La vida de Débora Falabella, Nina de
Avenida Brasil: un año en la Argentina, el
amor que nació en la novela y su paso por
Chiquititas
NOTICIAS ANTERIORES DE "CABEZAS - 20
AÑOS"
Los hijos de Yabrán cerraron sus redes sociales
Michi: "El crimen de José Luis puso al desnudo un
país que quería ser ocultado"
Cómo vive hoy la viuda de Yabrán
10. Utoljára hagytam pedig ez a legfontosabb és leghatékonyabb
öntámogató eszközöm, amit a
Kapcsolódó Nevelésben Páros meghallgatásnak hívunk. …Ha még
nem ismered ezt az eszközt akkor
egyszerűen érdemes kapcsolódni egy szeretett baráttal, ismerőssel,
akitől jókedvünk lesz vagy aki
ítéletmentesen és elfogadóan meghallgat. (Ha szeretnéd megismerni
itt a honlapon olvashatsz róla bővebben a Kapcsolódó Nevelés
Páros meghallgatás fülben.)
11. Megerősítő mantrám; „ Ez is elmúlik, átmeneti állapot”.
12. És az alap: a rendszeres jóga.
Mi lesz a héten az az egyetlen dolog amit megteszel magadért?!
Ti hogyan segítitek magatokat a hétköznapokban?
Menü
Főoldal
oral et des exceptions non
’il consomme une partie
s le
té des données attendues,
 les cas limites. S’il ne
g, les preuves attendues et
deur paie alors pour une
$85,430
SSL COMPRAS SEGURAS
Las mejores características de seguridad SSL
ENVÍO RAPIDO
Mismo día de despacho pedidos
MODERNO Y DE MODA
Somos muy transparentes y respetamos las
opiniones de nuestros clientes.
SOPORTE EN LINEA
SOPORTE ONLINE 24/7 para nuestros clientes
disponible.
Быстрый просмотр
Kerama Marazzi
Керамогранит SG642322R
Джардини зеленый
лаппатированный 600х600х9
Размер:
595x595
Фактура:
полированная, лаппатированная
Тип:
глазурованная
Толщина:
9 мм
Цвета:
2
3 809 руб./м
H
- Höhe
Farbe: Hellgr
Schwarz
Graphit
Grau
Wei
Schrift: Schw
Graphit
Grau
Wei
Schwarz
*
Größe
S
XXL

————

Problem to work on
The answer must hold exactly the lines of the entries above, from the first line through the line that contains "Cómo vive hoy la viuda de Yabrán", and no others.

Result of the exercise
La vida de Débora Falabella, Nina de
Avenida Brasil: un año en la Argentina, el
amor que nació en la novela y su paso por
Chiquititas
NOTICIAS ANTERIORES DE "CABEZAS - 20
AÑOS"
Los hijos de Yabrán cerraron sus redes sociales
Michi: "El crimen de José Luis puso al desnudo un
país que quería ser ocultado"
Cómo vive hoy la viuda de Yabrán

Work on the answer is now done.